"The girl, whose bag I also have, speaks very slowly."
Translation:Het meisje, wiens tas ik ook heb, spreekt heel langzaam.
No, I don't think this was intentional. I haven't seen them make grammatical errors intentionally yet. "wiens" is definitely incorrect, but a lot of Dutch people don't know that anymore - probably including the people at Duolingo. Nevertheless, "wier" is becoming obsolete fast, but rather than using "wiens" I'd suggest using "van wie".
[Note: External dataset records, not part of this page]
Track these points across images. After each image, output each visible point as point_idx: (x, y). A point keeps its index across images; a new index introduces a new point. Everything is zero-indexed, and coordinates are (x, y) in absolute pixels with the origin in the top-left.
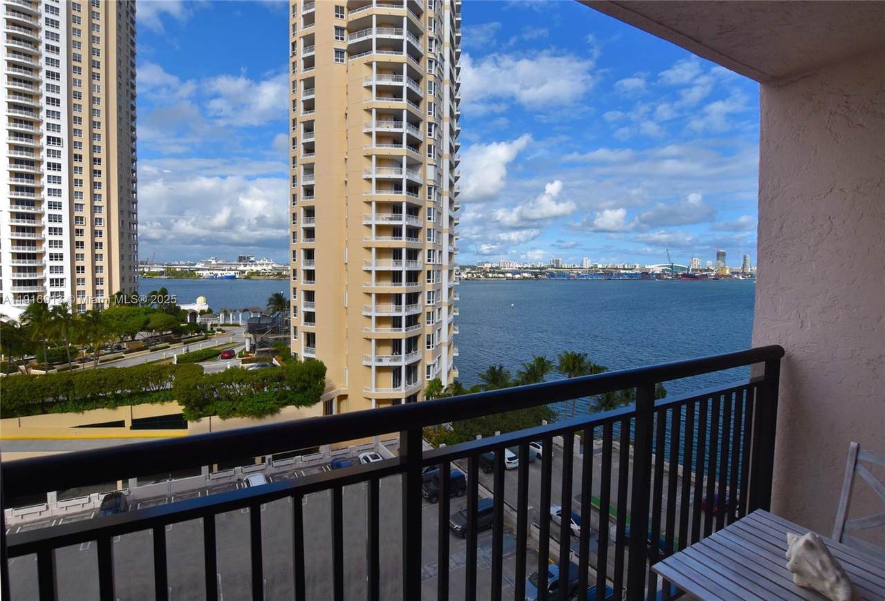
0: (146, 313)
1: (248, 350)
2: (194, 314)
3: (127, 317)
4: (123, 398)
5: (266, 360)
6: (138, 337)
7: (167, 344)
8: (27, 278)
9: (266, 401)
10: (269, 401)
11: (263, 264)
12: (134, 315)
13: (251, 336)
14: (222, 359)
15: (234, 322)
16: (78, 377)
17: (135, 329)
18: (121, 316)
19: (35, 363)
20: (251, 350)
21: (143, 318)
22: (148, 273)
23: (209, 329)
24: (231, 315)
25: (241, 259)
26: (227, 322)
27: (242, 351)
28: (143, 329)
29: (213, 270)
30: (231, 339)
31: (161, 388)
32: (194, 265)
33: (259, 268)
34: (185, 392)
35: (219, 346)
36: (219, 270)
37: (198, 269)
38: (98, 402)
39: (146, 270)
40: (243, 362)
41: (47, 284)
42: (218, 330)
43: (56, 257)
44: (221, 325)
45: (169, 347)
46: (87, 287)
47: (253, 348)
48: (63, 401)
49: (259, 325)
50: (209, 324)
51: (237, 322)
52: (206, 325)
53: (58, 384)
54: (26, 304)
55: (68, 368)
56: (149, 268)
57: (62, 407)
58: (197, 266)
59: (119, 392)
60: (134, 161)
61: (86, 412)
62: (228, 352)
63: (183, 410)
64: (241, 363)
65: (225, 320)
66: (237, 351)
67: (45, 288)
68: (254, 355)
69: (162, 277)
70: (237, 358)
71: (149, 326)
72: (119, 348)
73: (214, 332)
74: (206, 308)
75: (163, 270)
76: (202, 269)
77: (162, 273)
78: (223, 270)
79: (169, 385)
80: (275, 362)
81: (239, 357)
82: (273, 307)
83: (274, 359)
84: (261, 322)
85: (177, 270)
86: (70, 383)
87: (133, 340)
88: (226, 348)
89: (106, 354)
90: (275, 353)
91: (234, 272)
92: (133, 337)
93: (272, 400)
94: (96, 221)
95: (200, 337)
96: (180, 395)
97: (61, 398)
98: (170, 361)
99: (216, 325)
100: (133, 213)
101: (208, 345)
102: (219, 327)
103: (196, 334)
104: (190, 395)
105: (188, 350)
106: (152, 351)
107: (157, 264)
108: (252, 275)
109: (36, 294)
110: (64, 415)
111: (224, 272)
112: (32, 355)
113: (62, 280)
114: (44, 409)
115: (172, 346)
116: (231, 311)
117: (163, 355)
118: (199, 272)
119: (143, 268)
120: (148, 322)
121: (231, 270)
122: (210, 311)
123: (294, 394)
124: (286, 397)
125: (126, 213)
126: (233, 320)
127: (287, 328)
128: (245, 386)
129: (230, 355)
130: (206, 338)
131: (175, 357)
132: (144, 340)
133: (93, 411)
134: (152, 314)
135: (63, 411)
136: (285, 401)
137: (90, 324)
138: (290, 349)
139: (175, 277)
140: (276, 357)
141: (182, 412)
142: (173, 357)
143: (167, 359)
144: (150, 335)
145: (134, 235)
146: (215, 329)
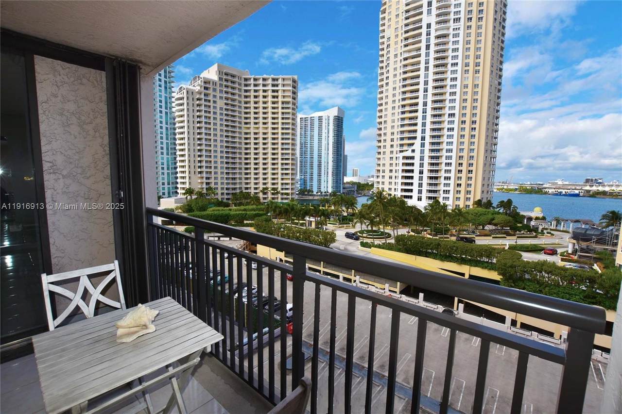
0: (493, 214)
1: (570, 252)
2: (530, 219)
3: (480, 215)
4: (465, 261)
5: (586, 264)
6: (486, 228)
7: (505, 235)
8: (433, 189)
9: (572, 294)
10: (576, 295)
11: (612, 186)
12: (485, 214)
13: (575, 241)
14: (545, 254)
15: (565, 229)
16: (444, 243)
17: (484, 222)
18: (477, 214)
19: (429, 231)
20: (573, 252)
21: (490, 216)
22: (506, 190)
23: (540, 231)
24: (562, 224)
25: (587, 181)
26: (558, 228)
27: (565, 252)
28: (490, 224)
29: (559, 189)
30: (557, 241)
31: (490, 261)
32: (542, 185)
33: (607, 189)
34: (503, 267)
35: (545, 244)
36: (564, 189)
37: (545, 188)
38: (452, 259)
39: (505, 187)
40: (562, 260)
41: (441, 192)
42: (548, 233)
43: (447, 178)
44: (551, 230)
45: (506, 238)
46: (462, 196)
47: (575, 252)
48: (435, 253)
49: (585, 234)
50: (541, 228)
51: (567, 230)
52: (537, 228)
53: (434, 244)
54: (431, 202)
55: (442, 238)
56: (507, 186)
57: (435, 256)
58: (544, 186)
59: (464, 256)
60: (497, 118)
61: (445, 262)
62: (551, 250)
63: (501, 279)
64: (560, 261)
65: (556, 226)
66: (559, 251)
67: (440, 195)
68: (576, 258)
69: (516, 192)
70: (559, 256)
71: (494, 222)
72: (473, 232)
73: (544, 233)
74: (541, 216)
75: (517, 187)
76: (549, 188)
77: (516, 190)
78: (567, 189)
79: (495, 261)
80: (596, 267)
81: (560, 256)
82: (607, 222)
83: (595, 265)
84: (587, 232)
85: (528, 188)
86: (439, 245)
87: (483, 229)
88: (550, 247)
89: (465, 234)
90: (597, 260)
91: (579, 191)
92: (483, 227)
93: (578, 295)
94: (470, 158)
95: (531, 235)
96: (499, 268)
97: (434, 251)
98: (504, 246)
99: (547, 229)
100: (494, 151)
101: (534, 242)
102: (549, 231)
103: (528, 233)
104: (506, 270)
105: (516, 242)
106: (493, 238)
107: (514, 184)
108: (597, 195)
109: (436, 197)
110: (434, 260)
111: (569, 191)
112: (429, 227)
113: (449, 191)
114: (427, 255)
115: (508, 237)
116: (563, 221)
117: (500, 242)
118: (546, 190)
119: (504, 186)
120: (493, 219)
121: (576, 189)
122: (544, 218)
123: (605, 298)
124: (595, 298)
125: (489, 152)
126: (564, 227)
127: (615, 241)
128: (553, 277)
129: (553, 252)
130: (536, 237)
131: (507, 245)
132: (490, 231)
133: (449, 263)
134: (497, 215)
135: (434, 258)
136: (593, 300)
137: (456, 216)
138: (615, 260)
139: (526, 192)
140: (598, 263)
141: (500, 280)
142: (506, 245)
143: (502, 245)
144: (494, 227)
145: (493, 165)
146: (545, 231)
Yes, wier can also mean seaweed, but that's not relevant in this context. And yes, wiens = whose when referring to males. However, this sentence is about "het meisje" = female, so wier would be the right word here. It's not considered a big mistake to use wiens, but in cases like this (female subject) it's generally advised to use "van wie" rather than "wiens" if you don't want to use "wier". See also https://onzetaal.nl/taaladvies/wiens-wier/
I hope this makes it more clear?
Wiens actually is the masculine form, wier being the feminine and also the plural form. More and more, however, we see wiens being used also for female subjects. This is indeed quite common in speech. But e.g. in the newspaper, wiens and wier are mostly used correctly. I agree wier is rather archaic now, but wiens is still quite commonly being used, at least in written language.